Wake Me Up When December Ends

The Freelance Writer’s Journey, Chapter 12

There are two kinds of tired.

Well actually, there are multiple kinds of tired. A quick look at the thesaurus yields: Exhausted, fatigued, lethargic, sleepy, annoyed, drained, and overworked, to name a few.

But what I’m saying is there’s a “tired” that comes from a lack of sleep, or too much sleep, or laziness, or a big meal, or boredom, or time spent procrastinating. That’s a negative kind of tired.

However, there’s a positive kind of “tired.” It’s the feeling that comes when you expend energy doing the right things, putting in the work, staying on the job all day, and producing something worthwhile. 

I often felt this kind of tired after days helping to build fences in Cambodia, so that orphan homes could legitimize their property claim with their government. But I also feel it after this week, having done a ton of good schoolwork and well, work.

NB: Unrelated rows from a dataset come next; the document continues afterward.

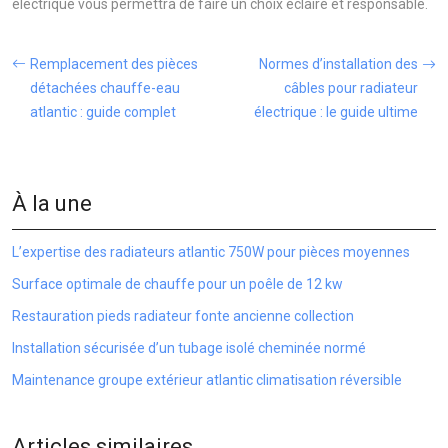
électrique vous permettra de faire un choix éclairé et responsable.
Remplacement des pièces
Normes d’installation des
détachées chauffe-eau
câbles pour radiateur
atlantic : guide complet
électrique : le guide ultime
À la une
L’expertise des radiateurs atlantic 750W pour pièces moyennes
Surface optimale de chauffe pour un poêle de 12 kw
Restauration pieds radiateur fonte ancienne collection
Installation sécurisée d’un tubage isolé cheminée normé
Maintenance groupe extérieur atlantic climatisation réversible
Articles similaires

That and the seasonal affectiveness.

Because of seasonal affectiveness, and the fact that I’ve been in school for the past 20 years straight (and school finals always occur right about now), the first half of December is my least favorite time of the year.

But because my birthday comes halfway through the month, then school gets out, then Christmas comes, the second half of December is my most favorite time of the year. Go figure.

This post is coming at you a week late because I didn’t want to write up a blog post on Thanksgiving weekend. Can you blame me?

Wins In Weeks 12 and 13:

This week (Week 13)  I worked a ton. Things were slower during weeks 11 and 12, but they kicked right back into gear for this week. I am always reorienting my calendar to maximize my energy levels, and this is the first time in a while that I have maintained the same calendar structure for more than 2 weeks.

Also, the goal of a freelance writer is to add immense value to their client’s business or project. In fact, we want to add exponentially more value to the business than they pay us, so that our skills are a worthwhile investment for them.

While I want to do that (and hope I do that) for every client, this week I got to see a couple of tangible ways I added value. I got to see a couple of websites that I helped with go live. I also heard a few kind words from people, that the work I do for them is helping out a ton. That’s always nice to hear.

Challenges in Weeks 12 and 13:

I did far less work than I wanted to during Week 12. Of course, some of it couldn’t be helped due to Thanksgiving Day. But other parts were just me wasting time. 

Another challenge this week came in the form of a gigantic term paper hanging over my head. It’s funny, I literally write for a living all day and then freeze when it comes time to write for school. It’s not as though I’m incapable; It’s just a matter of motivation. 

It’s like someone who works at a kitchen all day not wanting to cook once they get home. Or, when I worked retail at a clothing store, it made me hate hanging up my own clothes.

I also lost out on a potentially lucrative opportunity because my writing wasn’t what the prospective client wanted. This is the second time it has happened, and it definitely got easier to hear this time around. 

Still, it requires me to humbly absorb critique and dedicate myself to get better. Writers are vulnerable about their writing like singers are vulnerable about their voices, but the only way to get better is through examining our flaws.

Preoccupations In Weeks 12 and 13:

I thankfully got to think a ton about my family during the past couple of weeks. Getting to go back “home” (which is literally just 30 minutes by car from where I currently sit) for Thanksgiving felt wonderful. So did cutting down my first full-size Christmas tree along with siblings, nieces, and nephews.

The other preoccupation has been, of course, school. It’s officially finals season. Who thought it was a good idea to schedule finals during the darkest, coldest time of the year anyway?

I suppose it’s so I can be free in July.

Final Note:

Today I found the notes I wrote about Do The Work by Steven Pressfield, where he tells the would-be writer or business person how to finish a project.

He mentioned that you should write out the story of your project, or book, or what-have-you into three acts. And then of course, to start moving on Act 1 before you feel ready. My project was launching this freelance writing service.

My Act 1 was “Generate leads using any means necessary until you have an uncomfortably heavy load of work, as if your freedom depends on it. Because it does.”

My Act 2 was “Do whatever it takes to serve your clients well, with ruthless efficiency, and compassion for yourself.”

My Act 3 was “Retain, expand, network, improve, and structure.”

I’m happy to say that I made it to Act 3, even though back when I wrote the Acts out, I wasn’t sure I was going to get past Act 1.